La intervinieron en el Virgen del Rocío. «Estuve casi dos meses ingresada porque hacía la caca muy suelta y me podía deshidratar. Poco a poco lo fueron controlando y me pudieron dar el alta» en diciembre de ese año 2015. Luego, empezó la fase de adaptación en casa. «He tenido mucha suerte porque la coordinación entre el hospital y mi centro de salud ha sido excelente. Además, mi familia recibió formación para ayudarme a conectarme a la máquina, y en los primeros días tras el alta una enfermera venía a vernos», dice.

Pese a las facilidades, esa adaptación resultó ardua ya que María José tenía que estar al principio 17 horas al día enchufada a una máquina y el proceso para recibir la alimentación mediante una vía central al brazo derecho requiere un protocolo complejo: «Era un mundo porque no eres enfermero, y todo tiene que estar esterilizado, debes aprender el uso de una máquina... pero no te queda otra que ser valiente y tirar para delante», asegura María José, que no obstante siempre ha contado con la ayuda de su familia, en especial de su marido Francisco. «Ha tenido que aprender y siempre ha estado a mi lado, pero él no puede estar siempre en casa y también han tenido que aprender mi madre, mi hermana... hasta la pequeña de mis hijas –tiene dos, de 15 y 11 años– ayuda a veces a mi marido a preparar el campo estéril», relata la paciente.

SÓLO POR LAS NOCHES

Tras este periodo inicial, María José evoluciona bien y ya sólo tiene que estar diez horas enchufada a su Calamardo, que es como llama al aparato debido a que cuelgan de él varios cables a modo de tentáculos. «Me enchufo por las noches, cuando me voy a dormir, y a la mañana me desconecto y hago vida normal», explica. Además, «me han dicho que es posible que pronto me cambien la vía del brazo a la tráquea para que pueda conectarme yo misma», añade optimista.

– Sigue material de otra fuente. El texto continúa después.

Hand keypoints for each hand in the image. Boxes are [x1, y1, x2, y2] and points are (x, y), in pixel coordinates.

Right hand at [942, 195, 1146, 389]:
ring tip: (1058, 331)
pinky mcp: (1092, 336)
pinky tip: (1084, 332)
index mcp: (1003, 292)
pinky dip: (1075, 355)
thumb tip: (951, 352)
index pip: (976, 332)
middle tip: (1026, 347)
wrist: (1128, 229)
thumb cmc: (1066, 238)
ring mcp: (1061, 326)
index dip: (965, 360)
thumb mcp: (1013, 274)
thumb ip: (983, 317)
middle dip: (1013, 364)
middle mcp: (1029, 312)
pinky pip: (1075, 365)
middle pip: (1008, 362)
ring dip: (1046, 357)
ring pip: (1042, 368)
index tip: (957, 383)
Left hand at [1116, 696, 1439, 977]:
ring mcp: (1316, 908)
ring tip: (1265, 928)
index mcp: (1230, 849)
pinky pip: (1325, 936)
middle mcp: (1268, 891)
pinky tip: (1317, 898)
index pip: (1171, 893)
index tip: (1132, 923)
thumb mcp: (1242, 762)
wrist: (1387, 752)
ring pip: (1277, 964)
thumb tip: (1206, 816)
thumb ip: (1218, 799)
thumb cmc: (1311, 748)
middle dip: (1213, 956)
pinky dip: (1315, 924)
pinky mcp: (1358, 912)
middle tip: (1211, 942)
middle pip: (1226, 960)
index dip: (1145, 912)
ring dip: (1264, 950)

En la actualidad sólo precisa tomar su comida en días alternos, lo que le permite algunas alegrías: «El año pasado pude irme a un hotel de Portugal a celebrar mi aniversario y este verano tres días a la playa», cuenta. Para ello, tiene que reservar un apartamento con nevera para mantener la alimentación fría y llevar consigo jeringas y todo el material. «He superado estas batallas para tener una vida un poquito digna, poder salir y entrar...», afirma orgullosa María José.

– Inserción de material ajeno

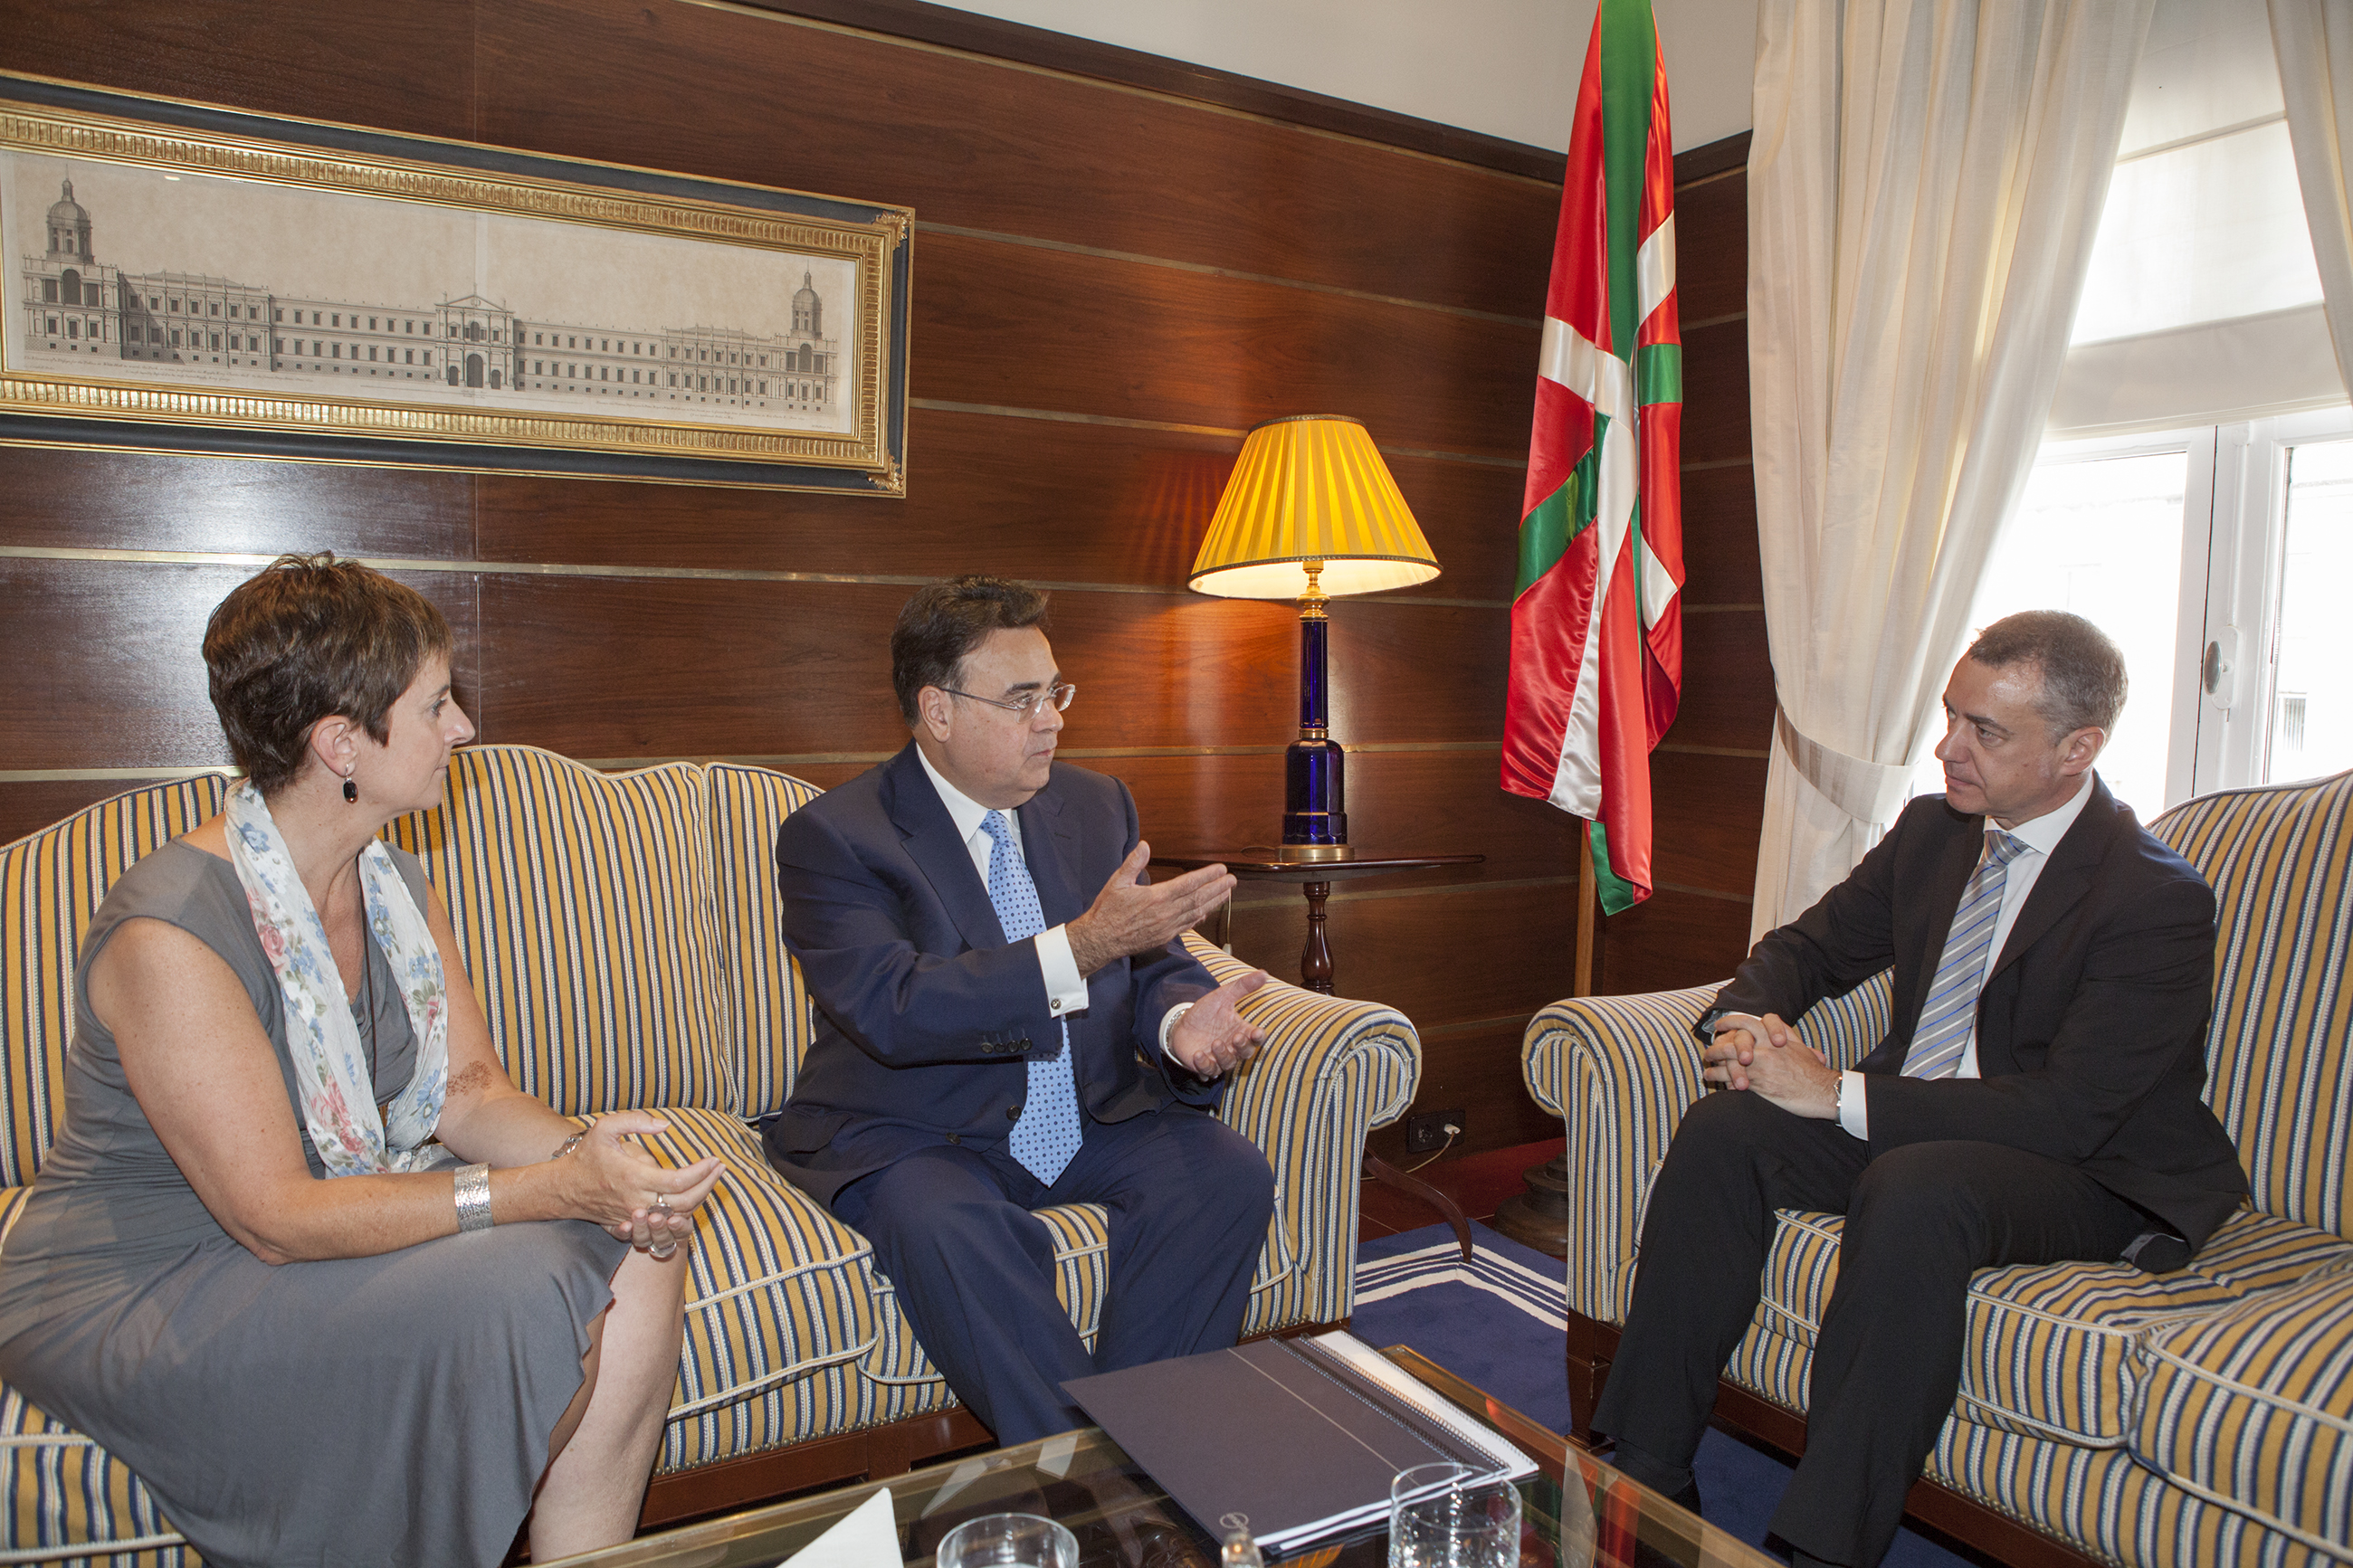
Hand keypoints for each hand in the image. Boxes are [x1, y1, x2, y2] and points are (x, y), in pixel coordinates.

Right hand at [558, 1110, 723, 1243]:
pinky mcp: (633, 1223)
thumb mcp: (606, 1128)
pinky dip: (684, 1211)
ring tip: (711, 1178)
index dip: (701, 1172)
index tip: (714, 1160)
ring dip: (699, 1198)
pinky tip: (693, 1195)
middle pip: (685, 1202)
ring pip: (678, 1215)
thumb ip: (636, 1121)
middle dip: (708, 1185)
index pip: (678, 1181)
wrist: (563, 1188)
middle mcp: (637, 1200)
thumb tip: (666, 1125)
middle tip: (720, 1168)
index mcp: (633, 1177)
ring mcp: (635, 1215)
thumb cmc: (587, 1155)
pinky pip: (665, 1222)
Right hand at [1066, 842, 1235, 976]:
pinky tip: (1207, 912)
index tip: (1221, 869)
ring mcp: (1167, 927)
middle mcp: (1166, 913)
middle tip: (1232, 880)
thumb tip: (1145, 845)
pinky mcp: (1164, 937)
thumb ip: (1133, 863)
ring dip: (1214, 902)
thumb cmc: (1107, 910)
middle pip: (1198, 899)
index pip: (1188, 884)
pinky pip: (1187, 926)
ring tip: (1227, 893)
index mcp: (1156, 897)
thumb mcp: (1117, 882)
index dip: (1207, 876)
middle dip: (1217, 888)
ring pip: (1197, 913)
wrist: (1101, 940)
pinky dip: (1199, 917)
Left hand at [1168, 970, 1268, 1077]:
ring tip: (1215, 1043)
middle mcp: (1233, 1047)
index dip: (1259, 1037)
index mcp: (1241, 1031)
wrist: (1182, 1023)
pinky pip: (1209, 1071)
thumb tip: (1264, 973)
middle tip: (1236, 1037)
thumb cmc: (1206, 1011)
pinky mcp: (1204, 1065)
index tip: (1257, 1032)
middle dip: (1243, 1047)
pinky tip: (1199, 1055)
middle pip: (1246, 1053)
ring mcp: (1219, 1058)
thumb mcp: (1223, 995)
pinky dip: (1205, 1065)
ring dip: (1224, 1055)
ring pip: (1228, 1064)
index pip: (1256, 1038)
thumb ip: (1243, 986)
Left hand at [1702, 1012, 1838, 1117]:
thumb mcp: (1801, 1046)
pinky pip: (1731, 1077)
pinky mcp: (1757, 1083)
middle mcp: (1765, 1047)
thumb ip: (1787, 1036)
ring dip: (1713, 1061)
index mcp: (1775, 1036)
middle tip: (1710, 1049)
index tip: (1720, 1026)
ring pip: (1728, 1058)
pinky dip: (1718, 1076)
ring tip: (1707, 1066)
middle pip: (1732, 1040)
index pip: (1747, 1022)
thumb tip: (1780, 1032)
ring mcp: (1760, 1064)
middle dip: (1717, 1045)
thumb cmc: (1814, 1071)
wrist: (1823, 1090)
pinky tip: (1712, 1077)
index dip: (1730, 1022)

Su doctor, José Luis Pereira, insiste en que es clave unificar criterios «para no tener a estos pacientes continuamente ingresados» y poderles atender en casa: «Las técnicas de administración parenteral domiciliaria requieren dar una formación al paciente o a algún familiar», ya que «los familiares tienen que estar dispuestos a convertirse en enfermeros» y mantener contacto directo con el hospital «por si surge alguna complicación».

«La principal ventaja de la Nutrición Parenteral Domiciliaria reside en que aumenta la calidad de vida del paciente, que puede estar con su familia», con lo que ya sólo tiene que acudir a revisión «cada mes o cada dos meses», asegura Pereira.

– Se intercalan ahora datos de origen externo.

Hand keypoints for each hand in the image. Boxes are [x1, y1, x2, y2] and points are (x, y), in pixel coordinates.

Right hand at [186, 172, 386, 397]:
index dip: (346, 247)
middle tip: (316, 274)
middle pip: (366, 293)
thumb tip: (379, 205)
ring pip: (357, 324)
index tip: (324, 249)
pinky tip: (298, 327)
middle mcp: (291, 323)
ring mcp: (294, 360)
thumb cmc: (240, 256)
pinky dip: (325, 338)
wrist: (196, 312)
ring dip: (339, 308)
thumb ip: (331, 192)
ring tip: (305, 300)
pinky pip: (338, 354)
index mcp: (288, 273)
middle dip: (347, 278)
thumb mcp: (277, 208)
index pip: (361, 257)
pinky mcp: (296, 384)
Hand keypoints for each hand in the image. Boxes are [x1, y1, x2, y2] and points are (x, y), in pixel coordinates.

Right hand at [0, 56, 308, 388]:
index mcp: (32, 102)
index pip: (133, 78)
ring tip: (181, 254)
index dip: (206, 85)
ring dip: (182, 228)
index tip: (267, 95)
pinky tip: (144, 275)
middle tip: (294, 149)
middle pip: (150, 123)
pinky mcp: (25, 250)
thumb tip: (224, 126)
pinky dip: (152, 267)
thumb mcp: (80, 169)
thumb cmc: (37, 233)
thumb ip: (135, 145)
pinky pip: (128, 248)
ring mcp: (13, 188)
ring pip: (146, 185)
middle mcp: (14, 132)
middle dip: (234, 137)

UN DOCUMENTO PARA UNIFICAR LOS CRITERIOS

Los doctores Pedro Pablo García Luna (hospital Virgen del Rocío), José Antonio Irles (Valme) y José Antonio Pérez de la Cruz (Virgen de las Nieves de Granada) presentaron el pasado mes de febrero las principales propuestas y conclusiones dentro del II Foro de Discusión de la Nutrición Parenteral de las unidades de Nutrición Clínica y Dietética de Andalucía y Extremadura. Con este documento de consenso, que ha recibido el impulso de la compañía Fresenius Kabi, se pretende avanzar en la unificación de criterios para el abordaje de este tipo de pacientes a nivel nacional y alcanzar una media cercana a la europea, ya que la tasa de NPD en España es entre 2 y 5 veces inferior a la de otros países del entorno.